Je m'étonne par exemple que le plan Cancer, pour lequel plusieurs structures interviennent, ne mette pas prioritairement l'accent sur la prévention du tabagisme, mis en cause dans toutes les pathologies, que ce soit les cancers, les maladies cardiovasculaires ou les broncho-pneumopathies chroniques obstructives. Où est l'action de l'État en la matière ?

Les pharmaciens sont, comme les autres professionnels de santé, déroutés par le grand nombre d'intervenants, par le jargon trop fréquent et par la complexité des procédures. J'avais imaginé un guichet unique, mais il présenterait l'inconvénient de méconnaître les priorités sanitaires spécifiques à chaque territoire, lequel doit se voir accorder une marge de manoeuvre sur le fondement des données fournies par les observatoires régionaux de santé.

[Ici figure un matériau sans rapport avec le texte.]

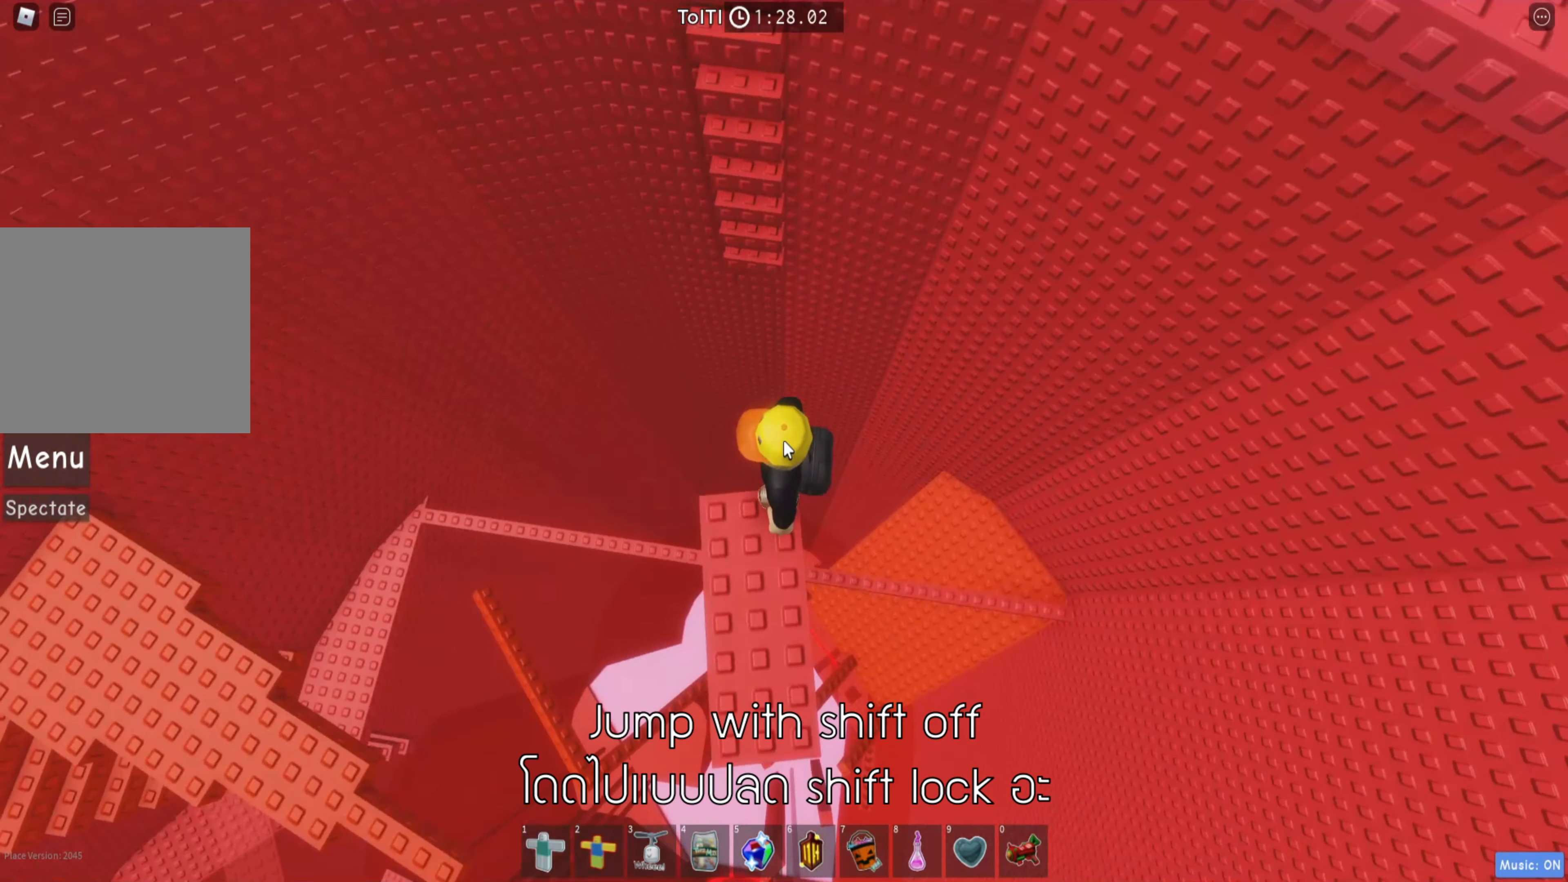
{"keys": ["w"], "events": [[184, "w", "down"], [300, "space", "down"], [433, "space", "up"]]}
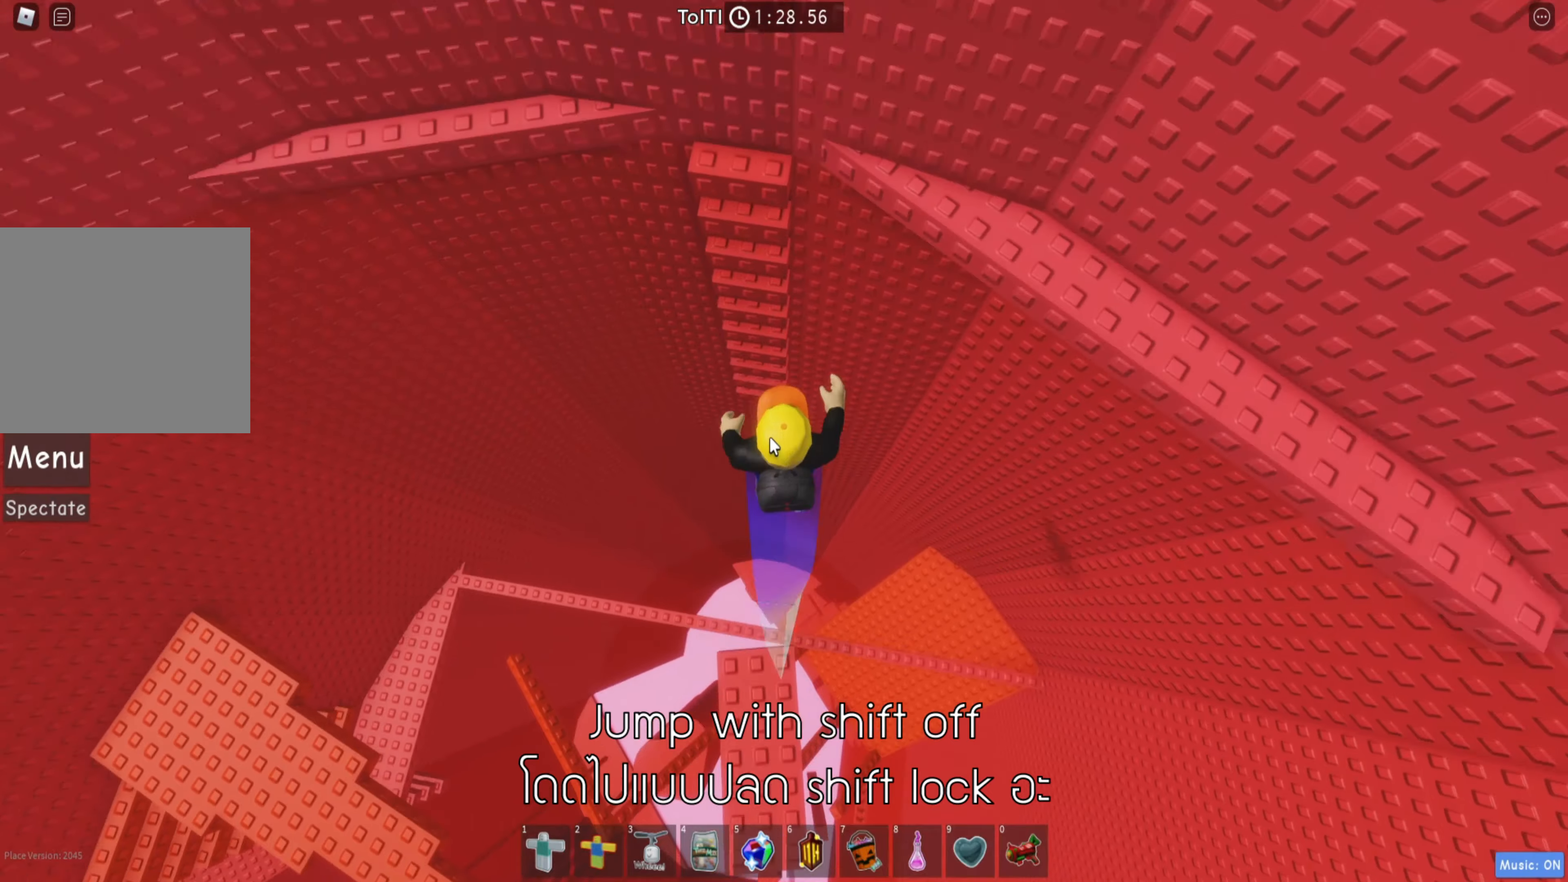
{"keys": ["w"], "events": []}
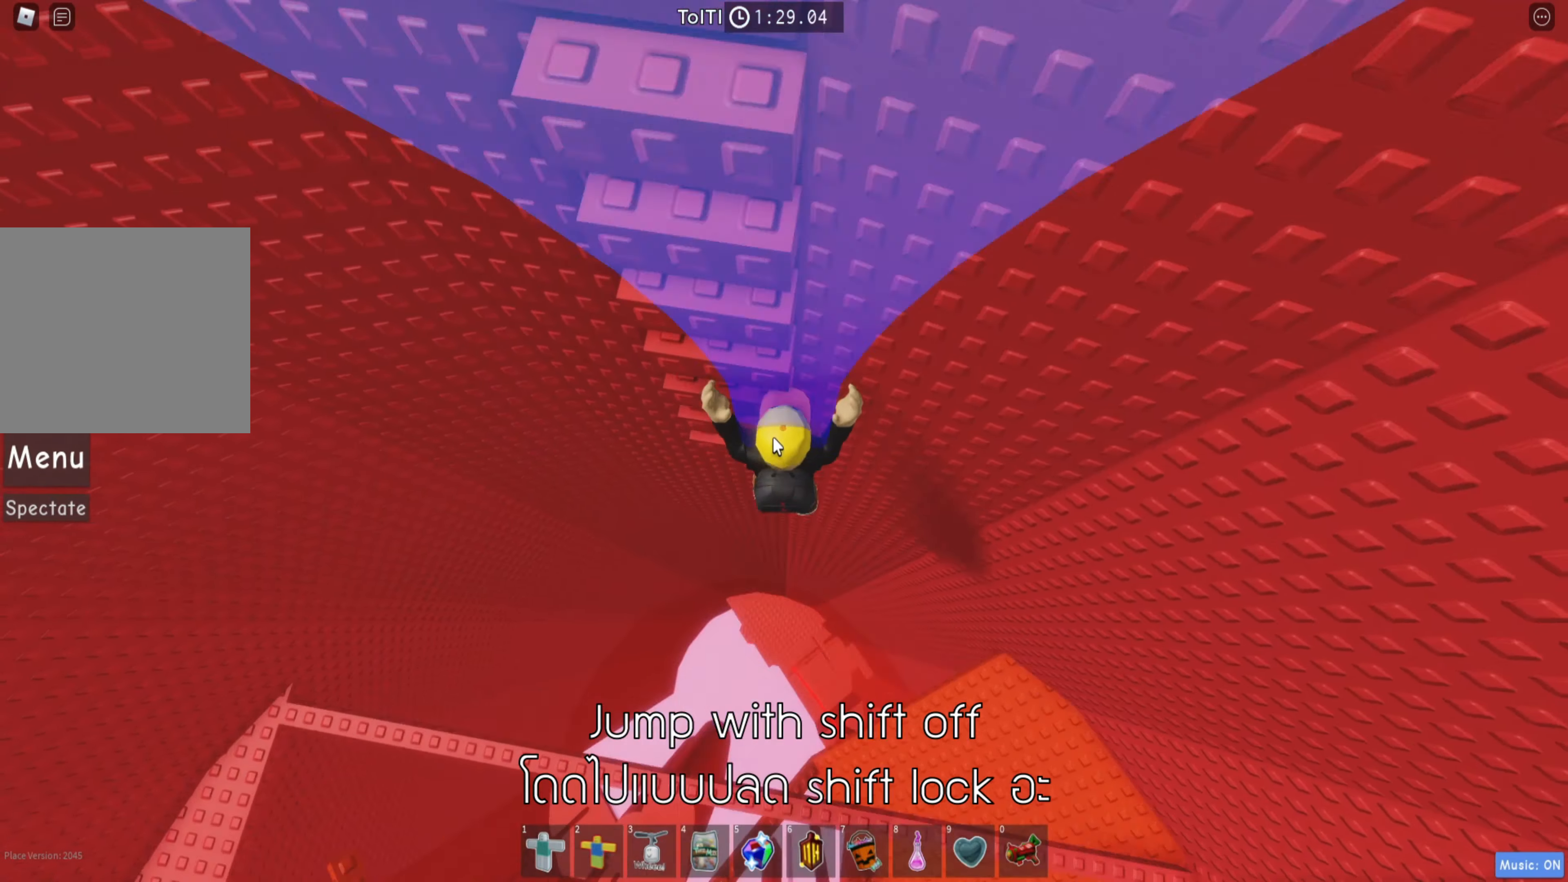
{"keys": ["w"], "events": []}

Le ministère de la santé avait décidé que 2011 serait l'année des patients et de leurs droits ; la semaine dernière était consacrée à la sécurité, avec trois thèmes prioritaires : « Bien utiliser les médicaments » ; « Comprendre les indicateurs de qualité » ; « Agir sur les actions à risques ». Qui en a entendu parler ? Personne. C'était pourtant l'occasion d'informer les patients dans les officines, dans les cabinets médicaux et dans l'ensemble des structures publiques et parapubliques.

L'Union nationale des pharmacies de France aimerait que les pharmaciens soient associés aux campagnes de prévention ou aux projets dès leur élaboration, et pas seulement pour apporter leur soutien a posteriori, comme ce fut le cas avec le programme Sophia.

Les pharmaciens souhaitent aussi être rémunérés lorsqu'ils interviennent dans ces campagnes de prévention, ce que tous leurs interlocuteurs font dans le cadre de leur activité professionnelle : les pharmaciens sont les seuls, lors de ces campagnes, à devoir mettre leur activité entre parenthèses. L'absence de rémunération est un mauvais signal adressé à nos interlocuteurs ; peut-être contribue-t-elle aussi à déresponsabiliser certains professionnels de santé.

Les campagnes de prévention doivent être plus simples, et leurs objectifs hiérarchisés. L'État doit affirmer explicitement que la santé est sa première préoccupation.